What to Watch: Oh, Brother

Ethan Coen's "Drive-Away Dolls" reviewed, "Ferrari" reconsidered, and some thoughts on two Broadway musicals.

What to Watch: Oh, Brother
Geraldine Viswanathan and Margaret Qualley in "Drive-Away Dolls"

Based on the absurdly small sample of the two narrative features they’ve directed on their own, I think we can say with impunity what each of the Coen brothers has brought to the party over 40 years and 18 films. Joel made “The Tragedy of Macbeth” in 2021: Gray, misty, a monument to brutalism in the architectural sense, it’s as serious as movies get and a hint as to where the gravitas that gives “No Country for Old Men,” “A Serious Man,” and “Fargo” their weight. Now comes Ethan’s “Drive-Away Dolls” (⭐ ⭐ 1/2, in theaters) – he made a documentary about Jerry Lee Lewis in 2022 – and it is as antic and silly as the goofiest parts of “Raising Arizona,” “Burn After Reading,” “Hail, Caesar!” and others of the brothers’ most lightweight work. Without Ethan to provide the helium, Joel’s “Macbeth” is grim and stilted; without Joel to provide the ballast, “Dolls” floats away like a soap bubble before popping with a rainbow splat.

That’s the theory, anyway, and I’m sticking with it until proven otherwise. “Drive-Away Dolls” is mostly for Coen die-hards – a bawdy lesbian road comedy seemingly stitched together out of bits from other movies. (What is it with the lesbian buddy films lately? With "Dolls," last year’s “Bottoms,” and the upcoming “Love Lies Bleeding,” we officially have a mini-trend.)

“Drive-Away Dolls” – which apparently was titled “Drive-Away Dykes” until more timid heads in the marketing department prevailed – sticks to the time-honored template of tight-ass and wild card besties, here played respectively by Geraldine Viswanathan as the bookish Marian and Margaret Qualley as motor-mouthed Jamie, who has never had an impulse she didn’t immediately act upon. Qualley borrows the honey-baked Southern accent of her mother, Andie MacDowell, and amps it up to 11 or as close to caricature as you can get without turning actively two-dimensional.

Beanie Feldstein in "Drive-Away Dolls"

● Parts of the exercise
A – Who plays the bookish Marian in the film the review discusses?
B – Reproduce the part of the review from "That’s the theory, anyway, and" to "have a mini-trend.)".
These records have no connection to the review.

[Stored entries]
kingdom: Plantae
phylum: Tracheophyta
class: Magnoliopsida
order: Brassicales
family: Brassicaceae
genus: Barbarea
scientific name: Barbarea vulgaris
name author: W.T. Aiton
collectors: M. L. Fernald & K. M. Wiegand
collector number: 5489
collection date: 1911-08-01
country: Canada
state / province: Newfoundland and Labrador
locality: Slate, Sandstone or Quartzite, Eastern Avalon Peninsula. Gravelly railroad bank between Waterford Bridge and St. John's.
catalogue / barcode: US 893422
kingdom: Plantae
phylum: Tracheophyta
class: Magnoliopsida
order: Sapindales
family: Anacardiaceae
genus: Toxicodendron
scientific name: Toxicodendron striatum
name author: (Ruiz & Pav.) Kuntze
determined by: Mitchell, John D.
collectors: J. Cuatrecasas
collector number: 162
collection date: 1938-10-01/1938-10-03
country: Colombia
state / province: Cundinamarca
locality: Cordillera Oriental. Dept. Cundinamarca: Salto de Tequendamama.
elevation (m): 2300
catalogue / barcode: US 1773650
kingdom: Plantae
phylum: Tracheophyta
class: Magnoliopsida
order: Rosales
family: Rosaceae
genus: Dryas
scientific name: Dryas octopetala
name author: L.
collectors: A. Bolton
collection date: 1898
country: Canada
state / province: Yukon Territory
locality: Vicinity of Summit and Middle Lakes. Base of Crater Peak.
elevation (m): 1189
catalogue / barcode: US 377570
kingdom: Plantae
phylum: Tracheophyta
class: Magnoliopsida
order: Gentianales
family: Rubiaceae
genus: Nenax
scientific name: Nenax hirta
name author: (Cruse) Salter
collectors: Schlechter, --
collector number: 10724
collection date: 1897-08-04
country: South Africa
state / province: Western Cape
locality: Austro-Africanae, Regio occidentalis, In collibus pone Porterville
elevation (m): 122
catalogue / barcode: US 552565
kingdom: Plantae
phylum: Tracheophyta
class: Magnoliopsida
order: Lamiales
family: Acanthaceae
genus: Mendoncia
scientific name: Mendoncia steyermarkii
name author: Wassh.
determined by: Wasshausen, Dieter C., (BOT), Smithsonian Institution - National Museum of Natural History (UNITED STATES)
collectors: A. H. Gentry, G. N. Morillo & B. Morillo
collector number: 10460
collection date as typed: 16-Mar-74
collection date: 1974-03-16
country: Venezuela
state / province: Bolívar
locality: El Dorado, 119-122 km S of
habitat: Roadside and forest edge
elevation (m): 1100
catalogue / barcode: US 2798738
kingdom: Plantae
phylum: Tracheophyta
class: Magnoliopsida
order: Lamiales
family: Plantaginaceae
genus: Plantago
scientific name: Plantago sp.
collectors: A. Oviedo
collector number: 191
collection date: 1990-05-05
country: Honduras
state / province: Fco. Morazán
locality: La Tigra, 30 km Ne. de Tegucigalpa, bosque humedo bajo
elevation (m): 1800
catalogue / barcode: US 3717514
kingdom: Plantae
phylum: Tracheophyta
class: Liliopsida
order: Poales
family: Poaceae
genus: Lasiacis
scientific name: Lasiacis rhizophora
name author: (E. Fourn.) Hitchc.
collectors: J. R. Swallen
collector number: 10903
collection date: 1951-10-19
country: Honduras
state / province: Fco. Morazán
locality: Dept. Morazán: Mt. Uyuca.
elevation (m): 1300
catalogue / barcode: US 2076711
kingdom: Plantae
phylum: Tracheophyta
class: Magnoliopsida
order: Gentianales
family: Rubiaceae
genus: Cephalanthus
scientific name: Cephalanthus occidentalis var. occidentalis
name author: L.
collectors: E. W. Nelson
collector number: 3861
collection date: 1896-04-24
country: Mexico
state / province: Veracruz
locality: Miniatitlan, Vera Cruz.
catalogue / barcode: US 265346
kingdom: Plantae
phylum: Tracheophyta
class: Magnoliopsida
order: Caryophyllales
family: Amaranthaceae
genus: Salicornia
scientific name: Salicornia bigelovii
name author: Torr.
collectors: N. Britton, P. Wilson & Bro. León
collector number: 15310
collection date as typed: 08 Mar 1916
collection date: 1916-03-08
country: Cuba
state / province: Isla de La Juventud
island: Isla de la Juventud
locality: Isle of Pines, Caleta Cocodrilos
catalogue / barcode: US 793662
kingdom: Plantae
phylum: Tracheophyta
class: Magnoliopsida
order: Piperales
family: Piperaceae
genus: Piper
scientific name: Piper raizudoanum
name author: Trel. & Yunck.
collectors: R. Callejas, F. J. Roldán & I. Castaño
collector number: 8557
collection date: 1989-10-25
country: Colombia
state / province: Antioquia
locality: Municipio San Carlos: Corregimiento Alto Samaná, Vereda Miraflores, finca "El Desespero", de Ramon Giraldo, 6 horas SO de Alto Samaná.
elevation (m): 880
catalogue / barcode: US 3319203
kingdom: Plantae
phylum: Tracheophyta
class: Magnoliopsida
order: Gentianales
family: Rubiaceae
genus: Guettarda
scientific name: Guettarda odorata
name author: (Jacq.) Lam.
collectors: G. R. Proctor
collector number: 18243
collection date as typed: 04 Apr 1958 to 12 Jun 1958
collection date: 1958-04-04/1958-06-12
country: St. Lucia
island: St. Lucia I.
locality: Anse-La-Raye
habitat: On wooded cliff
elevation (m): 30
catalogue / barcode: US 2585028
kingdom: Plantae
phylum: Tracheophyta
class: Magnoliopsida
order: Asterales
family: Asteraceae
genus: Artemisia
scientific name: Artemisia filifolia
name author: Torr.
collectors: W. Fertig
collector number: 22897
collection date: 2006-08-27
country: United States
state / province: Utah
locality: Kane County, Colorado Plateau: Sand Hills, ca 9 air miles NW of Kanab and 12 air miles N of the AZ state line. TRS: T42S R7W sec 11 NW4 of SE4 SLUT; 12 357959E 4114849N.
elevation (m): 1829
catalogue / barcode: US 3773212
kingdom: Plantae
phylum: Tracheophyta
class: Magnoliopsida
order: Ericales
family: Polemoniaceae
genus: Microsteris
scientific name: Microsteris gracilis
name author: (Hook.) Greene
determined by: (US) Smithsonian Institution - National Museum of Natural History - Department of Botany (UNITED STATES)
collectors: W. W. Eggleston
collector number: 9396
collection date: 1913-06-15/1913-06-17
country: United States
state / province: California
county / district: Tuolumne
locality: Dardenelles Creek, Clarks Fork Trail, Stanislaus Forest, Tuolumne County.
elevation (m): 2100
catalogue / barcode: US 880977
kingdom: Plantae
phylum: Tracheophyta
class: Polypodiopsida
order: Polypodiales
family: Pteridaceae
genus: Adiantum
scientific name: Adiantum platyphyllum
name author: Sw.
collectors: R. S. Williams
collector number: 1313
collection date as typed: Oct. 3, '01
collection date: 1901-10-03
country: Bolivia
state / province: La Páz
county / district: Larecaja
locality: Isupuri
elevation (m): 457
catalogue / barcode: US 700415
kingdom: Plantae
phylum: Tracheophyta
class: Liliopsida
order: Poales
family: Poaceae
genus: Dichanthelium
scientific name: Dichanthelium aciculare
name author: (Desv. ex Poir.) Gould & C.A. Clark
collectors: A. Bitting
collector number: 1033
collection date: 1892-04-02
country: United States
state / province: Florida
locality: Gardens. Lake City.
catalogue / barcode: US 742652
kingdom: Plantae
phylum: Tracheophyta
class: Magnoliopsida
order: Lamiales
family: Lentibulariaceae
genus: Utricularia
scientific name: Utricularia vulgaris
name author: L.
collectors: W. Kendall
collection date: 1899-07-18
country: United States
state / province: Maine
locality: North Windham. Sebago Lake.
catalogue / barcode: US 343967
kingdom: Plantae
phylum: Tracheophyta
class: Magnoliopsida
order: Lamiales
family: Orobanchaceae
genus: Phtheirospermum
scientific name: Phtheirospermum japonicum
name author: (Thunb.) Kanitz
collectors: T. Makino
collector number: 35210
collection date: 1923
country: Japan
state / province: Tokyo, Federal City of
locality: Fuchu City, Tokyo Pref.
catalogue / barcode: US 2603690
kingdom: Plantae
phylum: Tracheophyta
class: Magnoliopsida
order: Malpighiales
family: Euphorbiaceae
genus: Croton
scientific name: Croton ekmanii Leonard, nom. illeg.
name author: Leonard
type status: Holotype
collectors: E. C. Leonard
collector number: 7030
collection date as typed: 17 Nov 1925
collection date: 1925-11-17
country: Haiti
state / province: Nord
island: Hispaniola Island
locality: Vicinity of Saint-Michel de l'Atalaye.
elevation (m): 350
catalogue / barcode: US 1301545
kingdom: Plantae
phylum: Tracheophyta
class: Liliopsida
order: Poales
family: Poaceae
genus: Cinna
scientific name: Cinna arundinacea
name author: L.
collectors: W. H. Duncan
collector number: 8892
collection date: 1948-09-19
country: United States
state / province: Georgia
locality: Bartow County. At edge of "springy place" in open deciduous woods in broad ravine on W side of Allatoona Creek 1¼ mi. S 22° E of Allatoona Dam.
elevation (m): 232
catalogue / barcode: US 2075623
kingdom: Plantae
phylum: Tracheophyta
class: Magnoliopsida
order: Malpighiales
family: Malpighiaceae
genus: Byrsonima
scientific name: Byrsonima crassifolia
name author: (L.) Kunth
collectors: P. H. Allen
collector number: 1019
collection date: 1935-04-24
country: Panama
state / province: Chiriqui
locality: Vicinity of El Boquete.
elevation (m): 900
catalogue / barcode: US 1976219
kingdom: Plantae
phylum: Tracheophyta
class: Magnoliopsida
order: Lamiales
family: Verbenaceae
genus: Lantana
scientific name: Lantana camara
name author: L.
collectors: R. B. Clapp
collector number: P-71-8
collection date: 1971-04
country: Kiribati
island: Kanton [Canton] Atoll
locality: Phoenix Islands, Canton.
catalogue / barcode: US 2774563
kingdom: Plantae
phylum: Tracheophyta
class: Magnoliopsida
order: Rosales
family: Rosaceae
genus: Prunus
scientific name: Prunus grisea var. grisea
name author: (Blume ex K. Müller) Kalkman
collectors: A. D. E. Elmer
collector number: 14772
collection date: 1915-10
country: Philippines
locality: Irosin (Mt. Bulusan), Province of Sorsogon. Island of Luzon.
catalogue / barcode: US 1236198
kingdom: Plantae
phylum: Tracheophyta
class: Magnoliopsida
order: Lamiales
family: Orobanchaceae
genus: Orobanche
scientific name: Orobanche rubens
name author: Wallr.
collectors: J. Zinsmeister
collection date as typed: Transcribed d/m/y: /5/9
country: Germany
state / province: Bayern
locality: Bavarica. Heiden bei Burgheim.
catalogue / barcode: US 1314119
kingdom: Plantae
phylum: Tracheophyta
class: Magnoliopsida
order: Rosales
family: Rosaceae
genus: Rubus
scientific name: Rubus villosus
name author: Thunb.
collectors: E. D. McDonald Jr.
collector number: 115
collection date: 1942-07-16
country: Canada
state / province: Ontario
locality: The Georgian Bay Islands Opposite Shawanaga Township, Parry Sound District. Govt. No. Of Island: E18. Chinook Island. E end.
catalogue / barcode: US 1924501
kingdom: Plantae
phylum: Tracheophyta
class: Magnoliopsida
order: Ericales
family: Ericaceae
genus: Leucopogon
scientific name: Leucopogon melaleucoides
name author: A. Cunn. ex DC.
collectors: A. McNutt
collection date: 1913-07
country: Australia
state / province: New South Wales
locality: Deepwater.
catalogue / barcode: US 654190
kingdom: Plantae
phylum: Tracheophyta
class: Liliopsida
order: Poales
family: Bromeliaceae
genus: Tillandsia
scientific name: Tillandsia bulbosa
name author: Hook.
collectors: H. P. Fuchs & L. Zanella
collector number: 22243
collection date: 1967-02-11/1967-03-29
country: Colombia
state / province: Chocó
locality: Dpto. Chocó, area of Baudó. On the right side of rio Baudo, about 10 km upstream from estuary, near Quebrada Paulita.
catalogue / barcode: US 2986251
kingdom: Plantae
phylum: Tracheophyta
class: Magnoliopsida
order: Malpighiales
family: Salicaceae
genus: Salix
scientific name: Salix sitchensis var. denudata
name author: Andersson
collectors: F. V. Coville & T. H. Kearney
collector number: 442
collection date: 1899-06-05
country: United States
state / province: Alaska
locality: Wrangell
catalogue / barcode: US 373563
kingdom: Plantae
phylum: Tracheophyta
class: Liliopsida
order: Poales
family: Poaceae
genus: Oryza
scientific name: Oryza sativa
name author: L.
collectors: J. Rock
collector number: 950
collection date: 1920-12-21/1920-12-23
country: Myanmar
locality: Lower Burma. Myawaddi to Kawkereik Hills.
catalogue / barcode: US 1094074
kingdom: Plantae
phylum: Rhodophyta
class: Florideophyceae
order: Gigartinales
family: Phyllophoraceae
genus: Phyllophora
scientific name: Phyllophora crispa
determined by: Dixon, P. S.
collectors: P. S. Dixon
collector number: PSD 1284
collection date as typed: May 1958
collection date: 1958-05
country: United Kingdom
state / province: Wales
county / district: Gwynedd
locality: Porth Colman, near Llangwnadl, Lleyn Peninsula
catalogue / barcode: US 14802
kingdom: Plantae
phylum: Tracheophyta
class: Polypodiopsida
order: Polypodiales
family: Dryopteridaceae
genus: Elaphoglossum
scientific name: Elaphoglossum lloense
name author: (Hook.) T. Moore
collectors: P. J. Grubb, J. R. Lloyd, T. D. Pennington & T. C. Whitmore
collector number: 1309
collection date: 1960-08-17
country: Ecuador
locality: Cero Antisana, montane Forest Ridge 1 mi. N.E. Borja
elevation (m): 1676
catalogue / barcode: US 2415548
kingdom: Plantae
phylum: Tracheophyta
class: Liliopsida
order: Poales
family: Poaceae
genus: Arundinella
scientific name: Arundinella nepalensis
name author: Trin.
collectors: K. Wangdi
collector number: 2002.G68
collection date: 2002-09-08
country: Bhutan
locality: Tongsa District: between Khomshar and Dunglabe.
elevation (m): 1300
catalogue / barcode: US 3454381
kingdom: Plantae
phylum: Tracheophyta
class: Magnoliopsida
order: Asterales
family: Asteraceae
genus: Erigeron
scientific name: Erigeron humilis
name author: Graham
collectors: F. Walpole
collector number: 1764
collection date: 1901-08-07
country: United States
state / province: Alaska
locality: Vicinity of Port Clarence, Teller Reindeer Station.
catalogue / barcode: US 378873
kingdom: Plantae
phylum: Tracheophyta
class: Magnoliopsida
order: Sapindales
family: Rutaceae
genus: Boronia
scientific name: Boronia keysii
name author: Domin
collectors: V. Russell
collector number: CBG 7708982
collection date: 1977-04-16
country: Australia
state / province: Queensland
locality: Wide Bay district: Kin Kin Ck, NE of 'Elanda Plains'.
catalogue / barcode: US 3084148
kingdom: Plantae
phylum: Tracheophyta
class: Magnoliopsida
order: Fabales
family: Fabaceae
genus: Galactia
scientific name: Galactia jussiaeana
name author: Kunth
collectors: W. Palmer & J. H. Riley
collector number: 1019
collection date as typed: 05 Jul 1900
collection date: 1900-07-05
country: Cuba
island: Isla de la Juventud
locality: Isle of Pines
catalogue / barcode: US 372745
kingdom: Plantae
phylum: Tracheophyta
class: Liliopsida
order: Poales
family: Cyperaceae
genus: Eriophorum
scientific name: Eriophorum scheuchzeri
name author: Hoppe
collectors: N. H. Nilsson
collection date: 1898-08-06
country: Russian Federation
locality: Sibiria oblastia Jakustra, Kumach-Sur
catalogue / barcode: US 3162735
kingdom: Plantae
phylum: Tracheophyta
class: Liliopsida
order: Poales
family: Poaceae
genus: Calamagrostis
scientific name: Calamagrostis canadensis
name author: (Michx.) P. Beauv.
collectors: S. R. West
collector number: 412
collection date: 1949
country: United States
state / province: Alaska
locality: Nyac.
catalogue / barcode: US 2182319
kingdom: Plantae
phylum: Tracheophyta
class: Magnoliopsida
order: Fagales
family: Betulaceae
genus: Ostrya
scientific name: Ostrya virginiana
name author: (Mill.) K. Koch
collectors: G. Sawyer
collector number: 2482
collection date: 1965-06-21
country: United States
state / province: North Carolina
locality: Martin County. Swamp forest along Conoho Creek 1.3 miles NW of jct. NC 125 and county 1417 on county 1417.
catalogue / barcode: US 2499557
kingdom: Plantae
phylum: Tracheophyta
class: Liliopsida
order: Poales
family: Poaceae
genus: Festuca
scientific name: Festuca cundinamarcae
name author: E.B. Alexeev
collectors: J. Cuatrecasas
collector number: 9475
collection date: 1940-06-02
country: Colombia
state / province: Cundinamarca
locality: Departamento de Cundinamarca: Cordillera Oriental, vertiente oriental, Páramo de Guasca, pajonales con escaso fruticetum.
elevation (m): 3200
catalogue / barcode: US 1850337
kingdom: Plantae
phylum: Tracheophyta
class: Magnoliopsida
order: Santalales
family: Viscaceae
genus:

● Answers by task
A – Geraldine Viswanathan

B –
That’s the theory, anyway, and I’m sticking with it until proven otherwise. “Drive-Away Dolls” is mostly for Coen die-hards – a bawdy lesbian road comedy seemingly stitched together out of bits from other movies. (What is it with the lesbian buddy films lately? With "Dolls," last year’s “Bottoms,” and the upcoming “Love Lies Bleeding,” we officially have a mini-trend.)